:: Your objective ::
Go through the entries below and print each one exactly, leaving out pictures.
····················
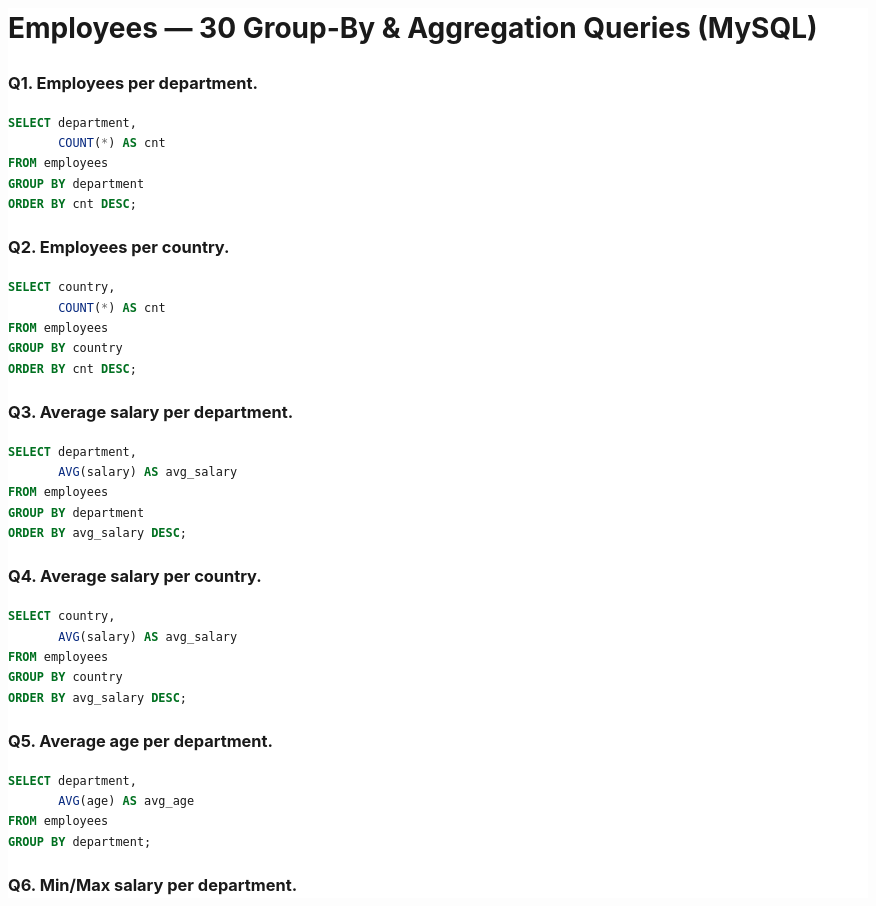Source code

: # Employees — 30 Group-By & Aggregation Queries (MySQL)

### Q1. Employees per department.

```sql
SELECT department, 
       COUNT(*) AS cnt 
FROM employees 
GROUP BY department 
ORDER BY cnt DESC;
```

### Q2. Employees per country.

```sql
SELECT country, 
       COUNT(*) AS cnt 
FROM employees 
GROUP BY country 
ORDER BY cnt DESC;
```

### Q3. Average salary per department.

```sql
SELECT department, 
       AVG(salary) AS avg_salary 
FROM employees 
GROUP BY department 
ORDER BY avg_salary DESC;
```

### Q4. Average salary per country.

```sql
SELECT country, 
       AVG(salary) AS avg_salary 
FROM employees 
GROUP BY country 
ORDER BY avg_salary DESC;
```

### Q5. Average age per department.

```sql
SELECT department, 
       AVG(age) AS avg_age 
FROM employees 
GROUP BY department;
```

### Q6. Min/Max salary per department.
····················
:: Task result ::
Source code

: # Employees — 30 Group-By & Aggregation Queries (MySQL)

### Q1. Employees per department.

```sql
SELECT department, 
       COUNT(*) AS cnt 
FROM employees 
GROUP BY department 
ORDER BY cnt DESC;
```

### Q2. Employees per country.

```sql
SELECT country, 
       COUNT(*) AS cnt 
FROM employees 
GROUP BY country 
ORDER BY cnt DESC;
```

### Q3. Average salary per department.

```sql
SELECT department, 
       AVG(salary) AS avg_salary 
FROM employees 
GROUP BY department 
ORDER BY avg_salary DESC;
```

### Q4. Average salary per country.

```sql
SELECT country, 
       AVG(salary) AS avg_salary 
FROM employees 
GROUP BY country 
ORDER BY avg_salary DESC;
```

### Q5. Average age per department.

```sql
SELECT department, 
       AVG(age) AS avg_age 
FROM employees 
GROUP BY department;
```

### Q6. Min/Max salary per department.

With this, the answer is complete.